Eind aan vaagheid OCW-geld

Nieuws | de redactie
29 oktober 2014 | De Tweede Kamer eist inzage in en heldere verantwoording van extra’s die OCW uitgeeft. “Het volgen van geld of ‘outcomes’ is nog steeds niet mogelijk.” De gevolgen zijn groot voor het geld uit het NOA en de investeringen uit het studievoorschot. De Kamer wil concrete doelen en afspraken.

De Kamercommissie voor onderwijsbeleid heeft een uitvoerige analyse opgesteld van de begroting voor 2015 van minister Bussemaker. De rapporteurs aan de commissie -Pieter Duisenberg (VVD) en Michel Rog (CDA), coalitie en oppositie respectievelijk–  geven de minister een krachtig compliment voor haar pogingen de streefwaarden en resultaten van beleid helder en traceerbaar te maken. Zo kan de volksvertegenwoordiging haar controlerende en validerende taak binnen de democratie veel beter realiseren.

Vaag en oncontroleerbaar bij leraren

De rapporteurs komen met een reeks scherpe aanbevelingen, om de verantwoording en parlementaire besluitvorming nog veel strenger te maken. Vooral in het lerarenbeleid is nog sprake van vage, oncontroleerbare uitgaven, waarvan het effect ook door de Algemene Rekenkamer achteraf niet adequaat is vast te stellen. Het gaat daarbij om zeer grote bedragen en extra investeringen, die de Kamer feitelijk niet kan ‘volgen’.

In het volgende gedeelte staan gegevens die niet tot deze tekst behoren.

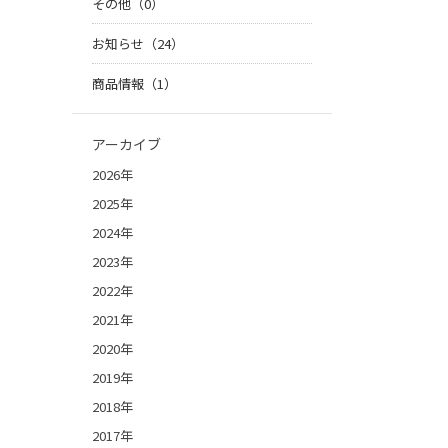
その他（0）
お知らせ（24）
商品情報（1）
アーカイブ
2026年
2025年
2024年
2023年
2022年
2021年
2020年
2019年
2018年
2017年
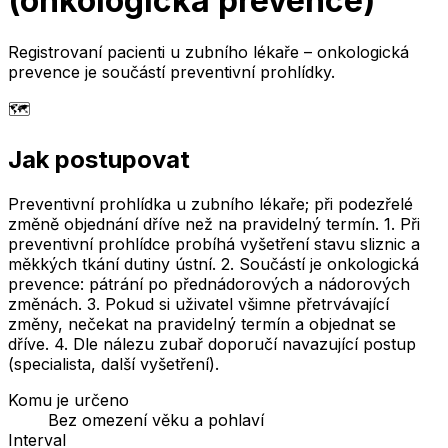
(onkologická prevence)
Registrovaní pacienti u zubního lékaře – onkologická
prevence je součástí preventivní prohlídky.
🗺️
Jak postupovat
Preventivní prohlídka u zubního lékaře; při podezřelé
změně objednání dříve než na pravidelný termín. 1. Při
preventivní prohlídce probíhá vyšetření stavu sliznic a
měkkých tkání dutiny ústní. 2. Součástí je onkologická
prevence: pátrání po přednádorových a nádorových
změnách. 3. Pokud si uživatel všimne přetrvávající
změny, nečekat na pravidelný termín a objednat se
dříve. 4. Dle nálezu zubař doporučí navazující postup
(specialista, další vyšetření).
Komu je určeno
Bez omezení věku a pohlaví
Interval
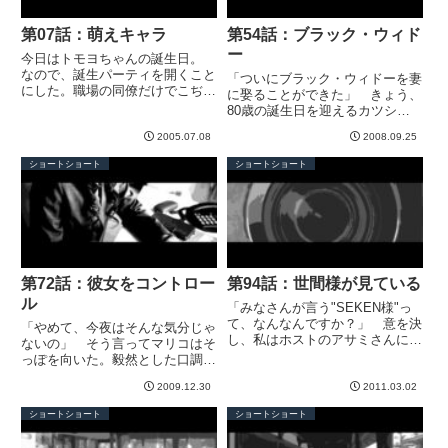
第07話：萌えキャラ
第54話：ブラック・ウィド
ー
今日はトモヨちゃんの誕生日。
なので、誕生パーティを開くこと
「ついにブラック・ウィドーを妻
にした。職場の同僚だけでこぢん
に娶ることができた」 きょう、
まりと開くつもりだったけど、次
80歳の誕生日を迎えるカツシゲ
から次へと参加者が集まっちゃっ
翁は、微笑みながらグラスを掲げ
たので、フロア全部を貸し切るこ
2005.07.08
2008.09.25
た。「いやだわ、そんな言い方さ
とになった。 これも、トモヨち
れては」 きょう、結婚したばか
ショートショート
ショートショート
ゃんの魅力の為せる技か。 ト
りの若い妻ヒトミも、グラスを手
モ...
に取り乾杯する。 海辺に佇む
広...
第72話：彼女をコントロー
第94話：世間様が見ている
ル
「みなさんが言う"SEKEN様"っ
て、なんなんですか？」 意を決
「やめて、今夜はそんな気分じゃ
し、私はホストのアサミさんに尋
ないの」 そう言ってマリコはそ
ねてみた。せっかくホームステイ
っぽを向いた。毅然とした口調だ
しているのだから、この国の文化
が、おれは強引にベッドに押し倒
を学びたい。「あぁ、世間様ね。
2009.12.30
2011.03.02
す。「いや！ よして！」 強い
うーん、ローズちゃんには難しい
力で抵抗しても、しょせん女の細
ショートショート
ショートショート
かしら」 小首をかしげるア...
腕。組み伏せて、胸元から首筋を
なぞると、熱い息が漏れる。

Ook is het realiteitsgehalte van de voorziene prestaties of kwalitatieve effecten soms moeilijk ernstig te nemen. De minimale voortgang bij de registratie in het lerarenregister – en ook bij het schoolleidersregister – staat bijvoorbeeld in schril contrast tot de streefdoelen. De rapporteurs melden bijvoorbeeld ook: “De overzichtstabel lerarenintensiveringen is informatief, maar geeft geen inzicht of geld daadwerkelijk in de klas komt.”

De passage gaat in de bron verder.